In Italia, la strada delle riforme è segnata da croci e fallimenti. Siamo un Paese fatto di decisioni unanimi finte che portano a disimpegni. E decisioni vere e impegnative che dividono in un agone in cui le vecchie generazioni, quelle che una volta componevano, oggi sono al centro della pista a gettare benzina sul fuoco. Lo dice uno che pensa che siano meglio i politici di professione che i polli da batteria che l'unica battaglia politica l'hanno fatta guardando Happy days come molti della Fgci.
Io credo che se vincerà il No perderemo un'occasione ma non ci sarà il diluvio universale. Tuttavia, evocare la dittatura 2.0 è ormai ridicolo specie per chi ha sostenuto ipotesi di rafforzamento del potere esecutivo ben più radicali e impegnative di queste e senza allora troppo curarsi dei mitici contrappesi. Purtroppo In un paese smemorato il merito e la coerenza non contano e chi vota una legge e ne chiede l'abrogazione ricorda chi firma accordi sindacali e sciopera contro la loro applicazione (in Italia succede anche questo).

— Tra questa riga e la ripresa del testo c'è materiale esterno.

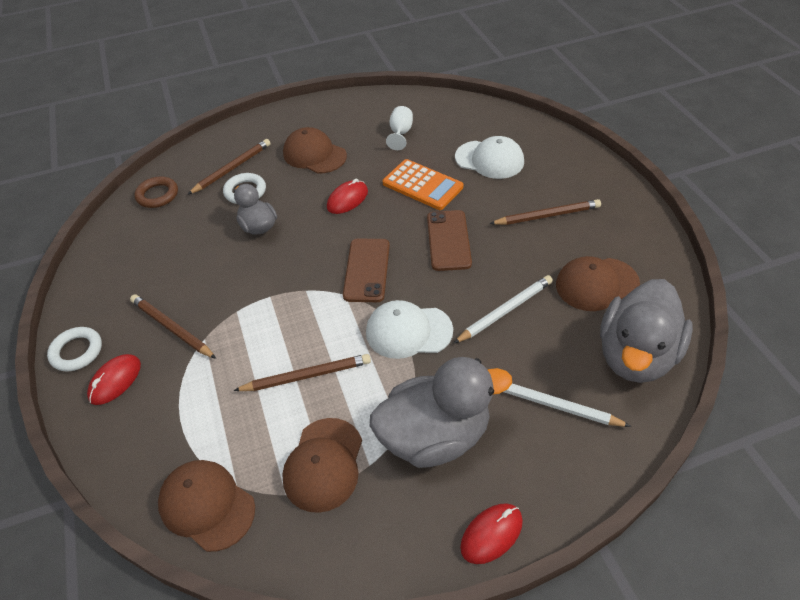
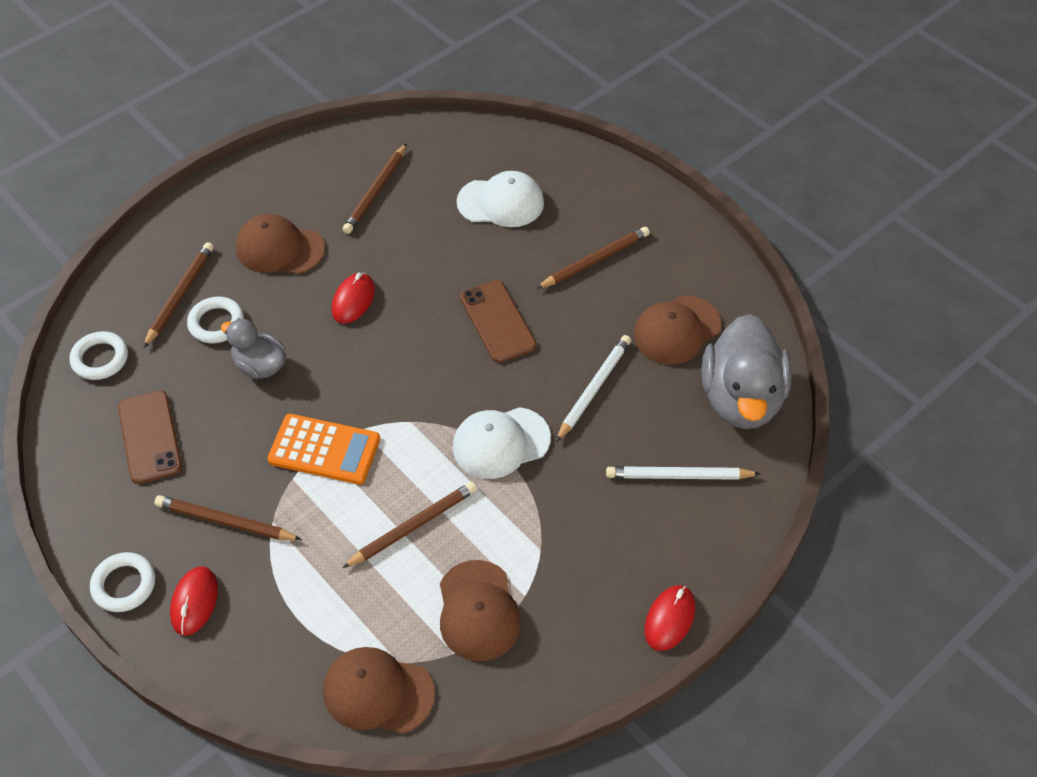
camera: 25 degrees left, 5 degrees up
brown ring [134,177,178,208] -> white ring [70,331,128,380]
brown phone [343,239,390,302] -> brown phone moved to [118,390,182,484]
grey duck [370,357,512,468] -> none
orange calculator [383,159,463,210] -> orange calculator moved to [267,414,380,485]
white goblet [386,106,413,150] -> brown pencil [342,143,407,234]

In fondo queste adunate ricordano le parole della canzone di Vinicio Capossela, "L'accolita dei rancorosi". Anche perché, i convenuti, cosa hanno in comune? La fedeltà alla democrazia e alla Costituzione? Non penso. Penso piuttosto che li accomuni quella illusione, che in Italia diventa una pretesa, dell'eternità politica. Sono quelli che, nati spesso in scia ai loro predecessori, non hanno mai disdegnato sgambetti e sgomitate per soppiantare le generazioni precedenti. E ora non ci stanno e alternano il reclutamento di replicanti nelle nuove generazioni ad un'incontenibile ricerca di protagonismo. Senza capire che c'è un tempo per ogni cosa. In Italia in tutti gli ambiti, l'educazione a reinventarsi una vita e a lasciare spazio a chi viene dopo, andrebbe insegnata nelle scuole. C'è un momento in cui tocca ad altri, ed è augurabile che chi viene dopo non replichi niente e nessuno. Certo, potranno aiutare a frenare un paese già fermo, ma nel frattempo un risultato lo ottengono subito: rendono a tutti meno impegnativi i dubbi che si hanno su Matteo Renzi.